DO THIS:
In the post on Windows timers, at roughly what rate does the C runtime library's millisecond epoch clock actually update?

READING PASSAGE:
You are viewing a plain text version of this content. The canonical link for it is here.

Posted to dev@thrift.apache.org by Rush Manbert <ru...@manbert.com> on 2009/05/27 17:14:35 UTC

Windows Timers - Seeking opinions

Hi all,

I have moved my Boostified Thrift C++ library code to my Windows XP  
box and I now have the concurrency test running. It's slow as  
anything, but I'm hoping that's because it's a 5 year old single CPU  
Athlon 64. I know my new code is as fast as the current library on the  
Mac.

It turned out that one of the biggest headaches in Windows was the  
system timer. I read a lot of Internet posts and went through three  
implementations before getting one that  is acceptable. There are,  
however, tradeoffs and I was hoping that interested and knowledgeable  
parties here might offer some opinions/insight.

The Windows system timer is just basically crappy. The millisecond  
epoch time clock provided by the C runtime library really updates at  
about 60 hz, and they just change it to whatever the current  
millisecond count should be. And when the system gets busy (lots of  
threads) the update becomes very haphazard.

The highest precision timer is the performance counter, which runs at  
some frequency that is subdivided off the CPU clock or a peripheral  
clack. On my system it runs at about 3.5 Megahertz, so it's plenty  
fast. But it has its own problems. From what I have read, it can slow  
down because of power save modes on the computers, and each core in a  
multi core machine has its own counter. This means that if your  
process gets moved between cores, the timer reading can change, and it  
can possibly appear to go backward. I believe we could get around that  
by remembering the last time value that was returned, and just not  
letting time go backward. For the purposes of Thrift, I think that  
would work. I don't know how to handle it if the timer can really slow  
down, though.

DATA SECTION:
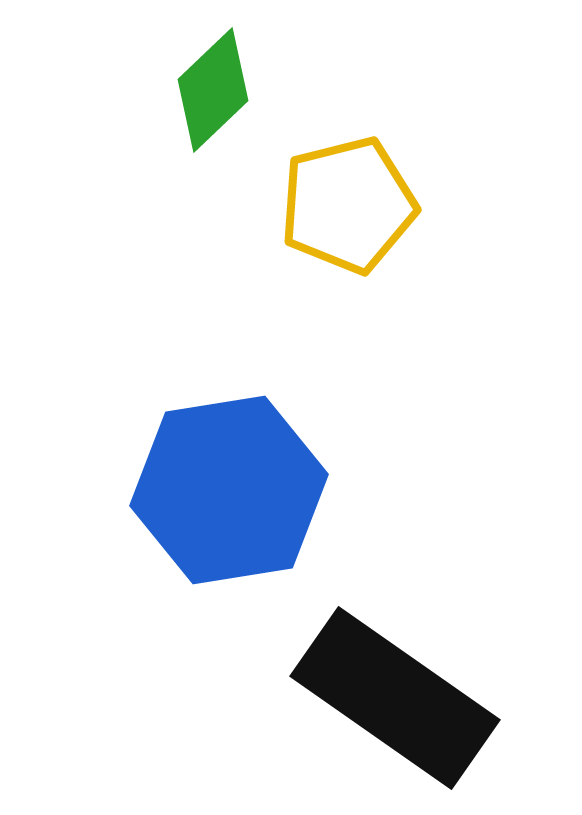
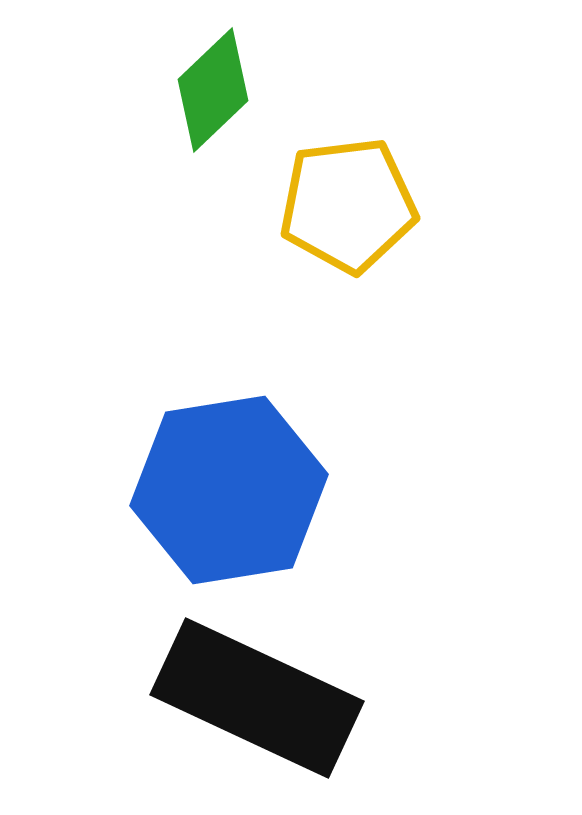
yellow pentagon: rotated 7 degrees clockwise
black rectangle: moved 138 px left; rotated 10 degrees counterclockwise
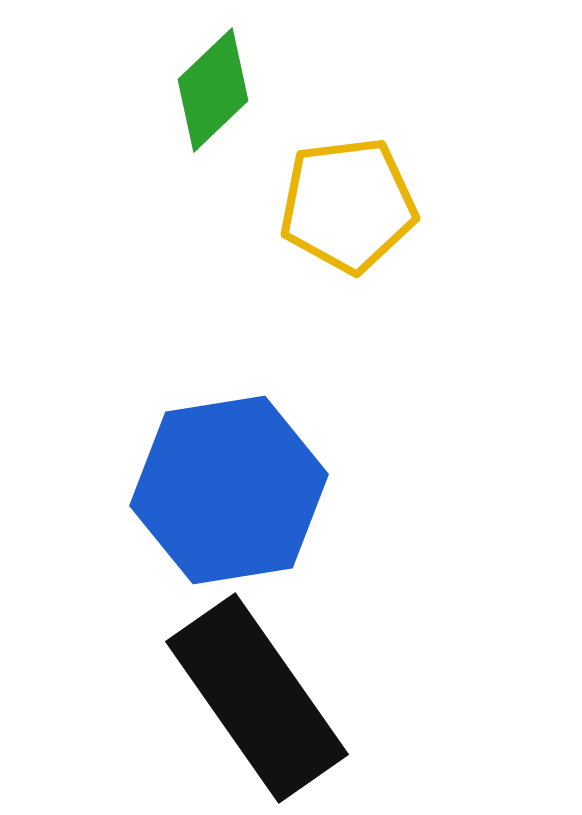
black rectangle: rotated 30 degrees clockwise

CORRECT ANSWER:
About 60 Hz.